“I’m Not the Same Person I Was Seven Months Ago”

I’m Not the Same Person I Was Seven Months Ago

Originally published in the Baltimore Sun Newspaper on October 15.  Submitted for a contest on how Covid has changed young teens.

“Focused on the future”

Just five months ago I was 10 pounds lighter, narrow-minded and self-absorbed. Now, I have realized beauty shouldn’t be confined to one standard. I know the deep truths about my country, and that life isn’t about you, it’s about your relationship with God and what you do in life to show that.

I wanted to be a neurologist, study the brain and make groundbreaking work, but I nowknow that is not the path for me. I have come to realize myself more, that I tend to make the wrong choices in what I eat, what I say and in what I do. I know that I like to speak my mind even if it gets me in trouble and that I am passionate about saving the world through my voice. I understand that without money and fame in this materialistic world, your voice is your most powerful weapon, and can get you a long way.

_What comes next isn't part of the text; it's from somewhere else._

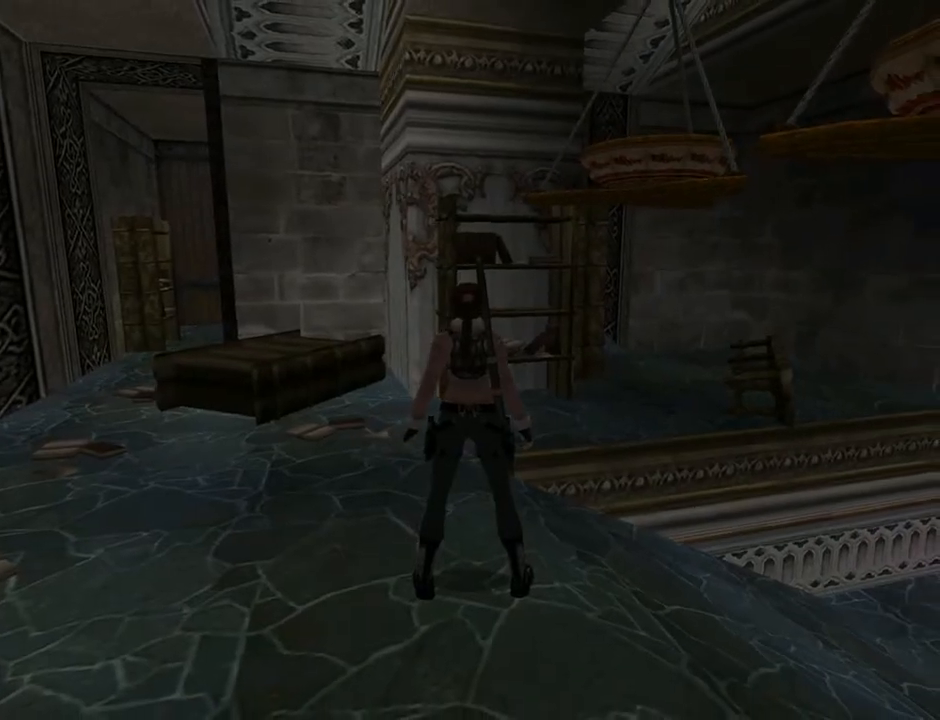
{"buttons": ["DPAD_RIGHT"], "left_stick": "center", "right_stick": "center", "events": [[500, "DPAD_RIGHT", "down"]]}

The pandemic has pushed Cheyenne DeGross to think more about her future and who she wants to be at the end of her life.

Writing is my passion and writing my own column in the New York Times, writings that would truly make a difference in the world, is my dream. I want to be an activist through my stories, and show all sides of the truth and all of its backgrounds. I have mapped out my future for the next seven years and it has changed numerous times — and who is to say it will stay the same. The pandemic has pushed my mind to think more about my future and who I want to be at the end of my life. I know I want to be right with God and follow the rules of my Christian faith. I have started to read the Bible, something I never did before. I have started to feel God’s presence in my life, something so wonderful and peaceful, nothing in this world could amount to it. I try to do my part in the conversation of racism by educating myself and then others. Racism is taught in our society and to help end it, I want to educate the future generations through my writing, and change the thought process of my superiors.